THINGS TO DO:
1. Please answer these questions about the Dunedin travel account.
(a) What city is the name Dunedin Gaelic for?
(b) Where did the travelers park their car in Dunedin?
(c) Who built Beverly's apartment building, and for what use?
2. Write a continuation of the Dunedin travel account, starting after its last sentence.

Our intention wasn’t to force Tim to stay in a tent, nor to sound like heartless jerks. But that’s how it came out, and Tim reports that our email instantly became a joke at work. No one could pass Tim in the hall without saying, “i.e., YOU!” and chuckling to themselves.
Needless to say, the camper van idea quickly died, and we’ve been staying in a random assortment of accommodations throughout New Zealand. When we received an offer to stay in Dunedin, one of the world’s southernmost cities, with Beverly, a former New Mexican who is friends with Jackie, one of our workout pals from our local YMCA, we jumped on it. Although the original plan had been for Maikael and I to stay with her, Beverly graciously offered all three of us to stay in her apartment during our visit to Dunedin.
Dunedin was primarily settled by the Scots, and the town’s name is Gaelic for Edinburgh. It’s obvious to see why Dunedin was selected as a Scottish outpost: rolling green hills surround the historic town center, which is ringed by a lovely harbor. We parked our car outside the Regent Theatre and heard the sound of bagpipes drifting through the streets: this was the Scotland of the southern hemisphere.
Beverly showed us to her apartment, a darling, historic building built by local confectioner Richard Hudson as staff quarters, perched high above town with sweeping views of the harbor. She then graciously handed over her apartment to the three of us, offering to stay at her daughter’s house in “The Harry Potter Broom Closet” during our visit, the kindness of strangers astounding me once again. Maybe we could finally redeem ourselves for that “i.e., you” comment?

RECORDED DATA:
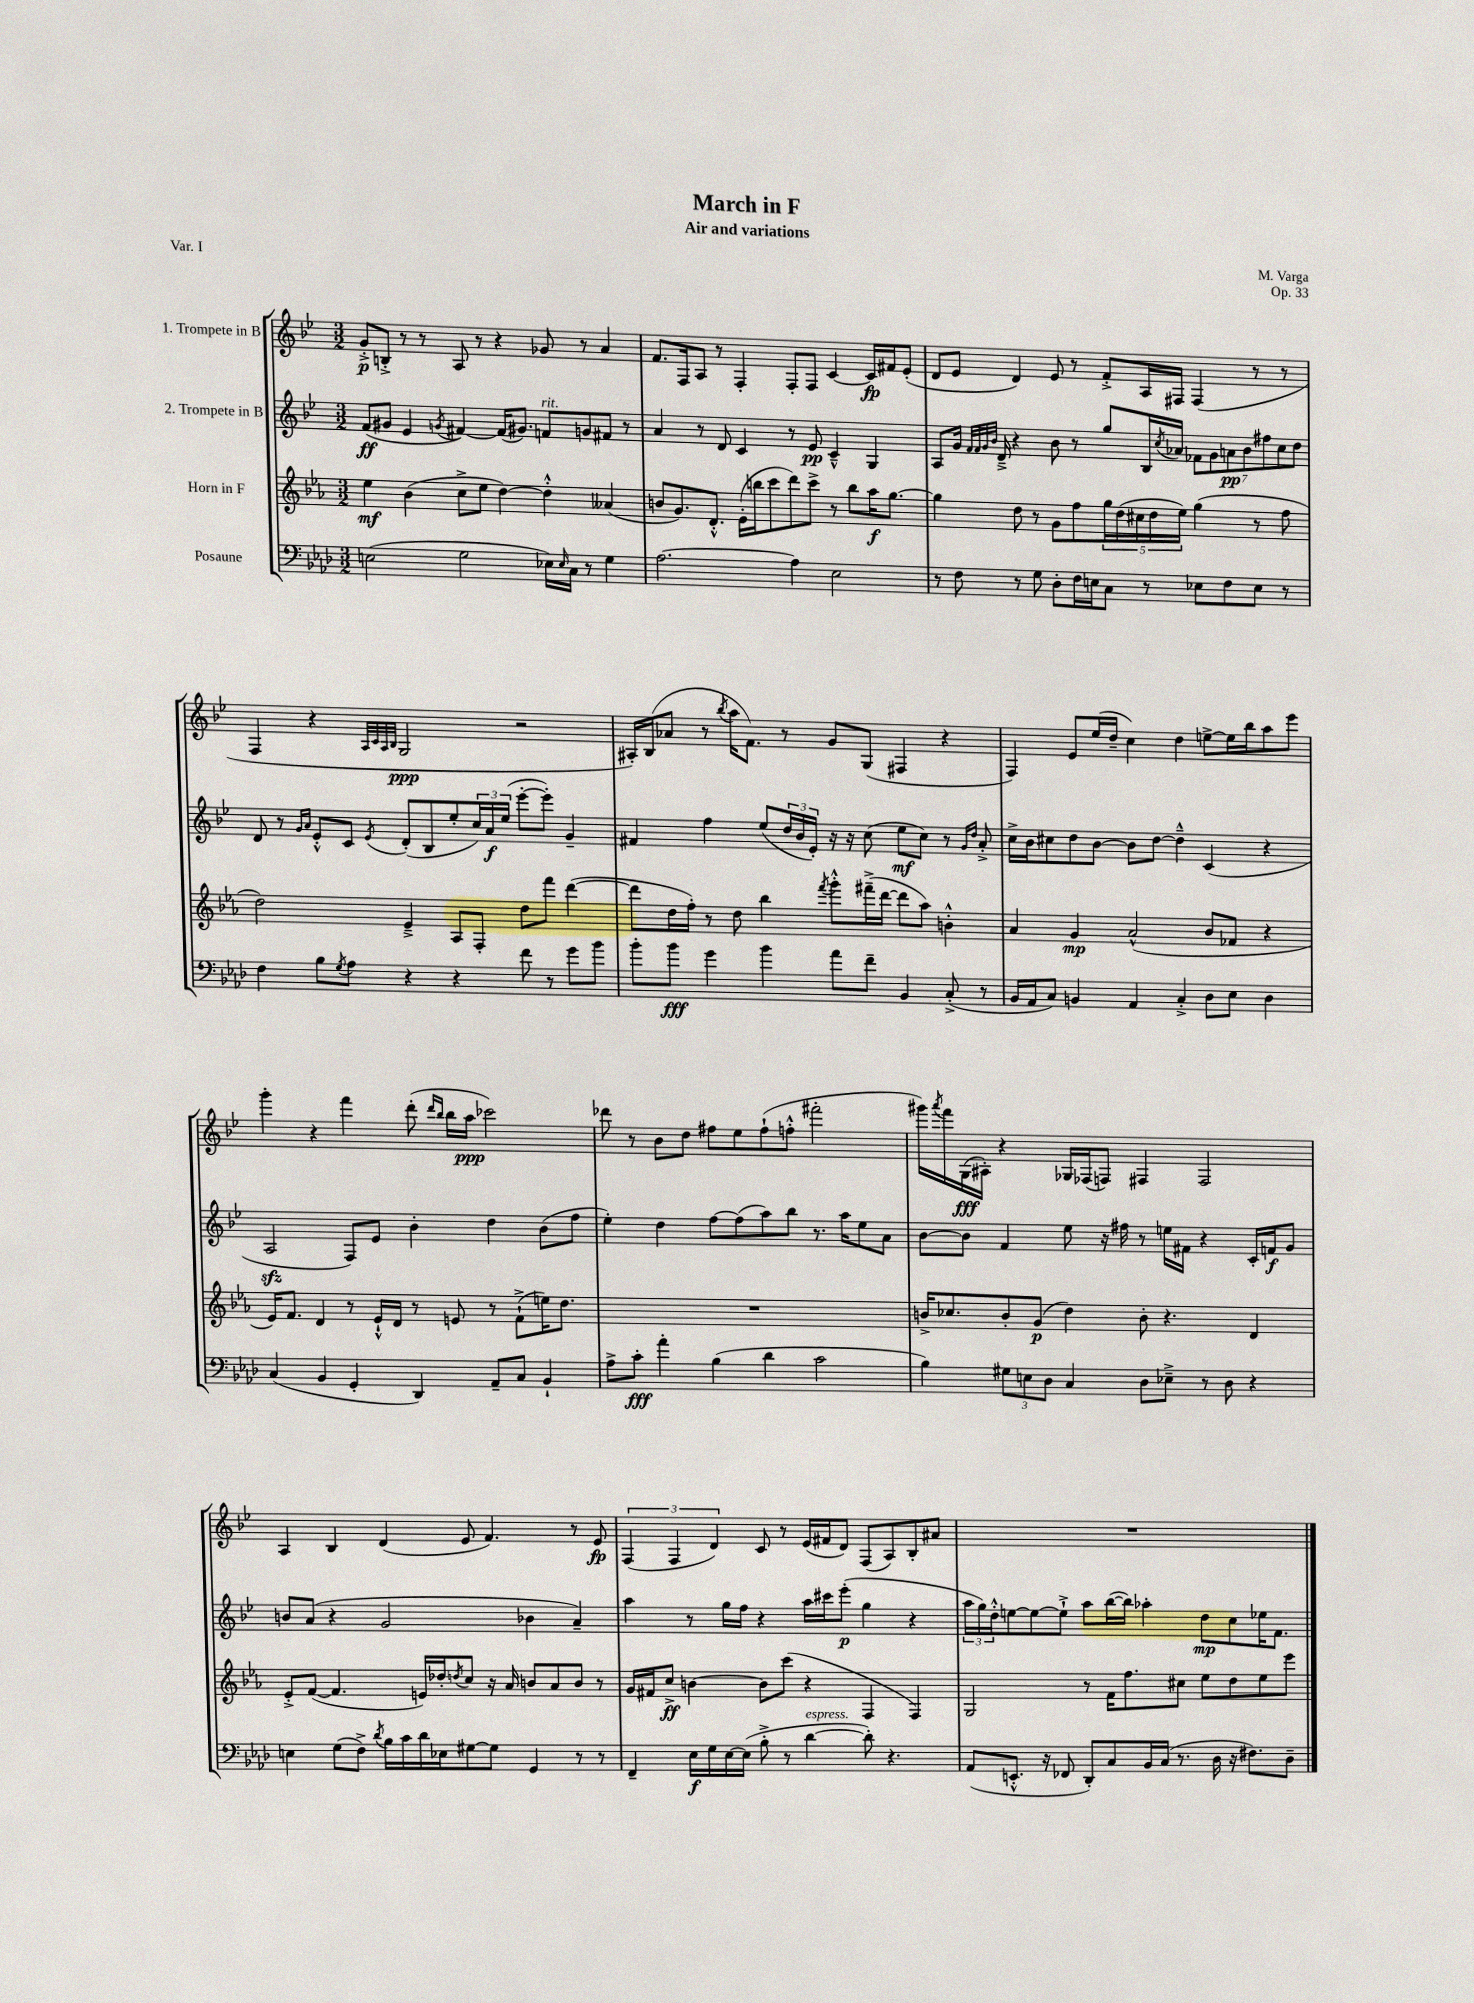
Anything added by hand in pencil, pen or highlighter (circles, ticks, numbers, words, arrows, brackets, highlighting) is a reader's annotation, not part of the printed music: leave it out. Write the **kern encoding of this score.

SOLVED TASKS:
1.
(a) Edinburgh.
(b) Outside the Regent Theatre.
(c) Local confectioner Richard Hudson built it as staff quarters.

2.
After we settled in we made our way to her daughter, Shane’s, house, who had prepared a tres New Zealand dinner: local wine, meat pies, and Pavlova for dessert. We met Beverly’s four grandsons, cool kids who were not only well-mannered, but able to participate in adult conversation. Peter is the oldest at 11, followed by Oliver, Theo, and Linus, the youngest and most extroverted at five. They provided a history of Dunedin from a youthful perspective. We learned that thousands of Jaffas, a New Zealand candy, are raced down Baldwin Street each July, which proudly holds the distinction of the World’s Steepest Residential Street, with a 19 degree slope. They made fun of our goofy American accents, and we egged them on by asking them, “How do you say ‘fish and chips?’” “Fush and chups?” Oliver responded, cautiously.
The boys are real Kiwis; as not-yet-teenagers, they are accomplished outdoorsmen. They sail, run, hike, bike, fish, camp - you name it. They also know to operate a TIG welder.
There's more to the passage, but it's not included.